Even though optimizing all these cost-reduction levers in a single effort might seem hard, it is possible. As internal resistance to changes in well delivery is likely to be high, it’s critical for senior management to get behind any initiative. Management should clearly define and communicate the organization’s needs and prepare a clear change story to translate well-cost targets into the budgets and goals for both the well delivery organization and the asset management team. If those teams retain the budget and freedom to continue their old practices, it is unlikely they will agree to implement simplified well concepts or push for improvements.

Rig release strategy.  A reduction in average well cost does not translate automatically into a bottom line capital expenditure reduction unless the company executes a robust rig release strategy.
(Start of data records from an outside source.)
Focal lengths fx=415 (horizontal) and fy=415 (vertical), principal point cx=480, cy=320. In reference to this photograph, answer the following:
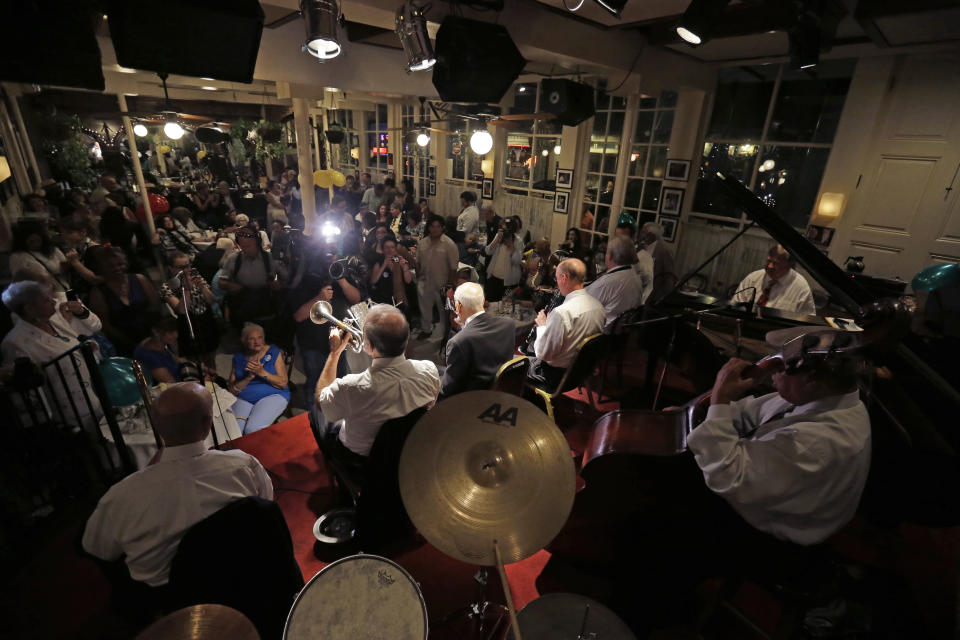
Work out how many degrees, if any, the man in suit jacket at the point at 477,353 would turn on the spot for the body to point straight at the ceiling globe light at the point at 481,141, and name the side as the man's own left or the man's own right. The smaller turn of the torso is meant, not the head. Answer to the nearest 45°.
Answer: approximately 45° to the man's own right

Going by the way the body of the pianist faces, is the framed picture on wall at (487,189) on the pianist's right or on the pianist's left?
on the pianist's right

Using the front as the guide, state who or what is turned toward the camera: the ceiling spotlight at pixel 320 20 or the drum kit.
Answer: the ceiling spotlight

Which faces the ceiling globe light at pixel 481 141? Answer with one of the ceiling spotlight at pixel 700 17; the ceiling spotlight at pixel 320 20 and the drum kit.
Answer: the drum kit

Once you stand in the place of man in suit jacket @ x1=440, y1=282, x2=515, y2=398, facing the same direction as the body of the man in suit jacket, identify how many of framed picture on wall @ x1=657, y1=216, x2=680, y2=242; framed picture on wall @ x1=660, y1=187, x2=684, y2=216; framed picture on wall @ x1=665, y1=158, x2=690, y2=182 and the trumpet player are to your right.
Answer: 3

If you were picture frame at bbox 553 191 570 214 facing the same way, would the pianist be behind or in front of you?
in front

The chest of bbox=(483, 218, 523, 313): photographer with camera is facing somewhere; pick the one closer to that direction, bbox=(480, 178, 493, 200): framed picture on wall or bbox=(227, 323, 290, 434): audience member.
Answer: the audience member

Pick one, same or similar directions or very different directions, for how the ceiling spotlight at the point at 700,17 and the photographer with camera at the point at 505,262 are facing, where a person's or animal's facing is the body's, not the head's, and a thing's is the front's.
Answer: same or similar directions

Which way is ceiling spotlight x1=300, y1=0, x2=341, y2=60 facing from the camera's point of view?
toward the camera

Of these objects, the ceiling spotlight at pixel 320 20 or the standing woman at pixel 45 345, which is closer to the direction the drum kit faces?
the ceiling spotlight

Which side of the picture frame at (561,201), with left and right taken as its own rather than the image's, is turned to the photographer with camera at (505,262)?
front

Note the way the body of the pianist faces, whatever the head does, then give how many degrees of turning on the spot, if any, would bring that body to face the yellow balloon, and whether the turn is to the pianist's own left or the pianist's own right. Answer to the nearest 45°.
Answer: approximately 45° to the pianist's own right

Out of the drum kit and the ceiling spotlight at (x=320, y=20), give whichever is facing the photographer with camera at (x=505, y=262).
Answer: the drum kit

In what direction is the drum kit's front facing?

Remember: Because most costs are time-related, cutting average costs by reducing complexity and introducing lean measures will only result in freed up rig capacity. For cost-per-well savings to translate into bottom line savings, the total rig spend needs to go down. For most mobile rigs, cold stacking does not result in bottom line savings. Rather, reducing the total number of rigs is the most effective way to realize bottom line savings. However, as contract lead times tend to be long, it is important that operators identify the number of rigs they should release at an early stage.

Obviously, there are barriers to achieving a 50% reduction of well costs. The most important may be the perceived or real lack of flexibility in the organization’s approach to delivering wells. When optimization is focused solely on delivering the well fast in a resource-constrained but high-oil-price context, continuous improvement and customization of well designs and specifications make sense. However, it is our experience that companies manage, and in most cases reduce, customization, particularly when it occurs late in the engineering and planning process and affects costs the most.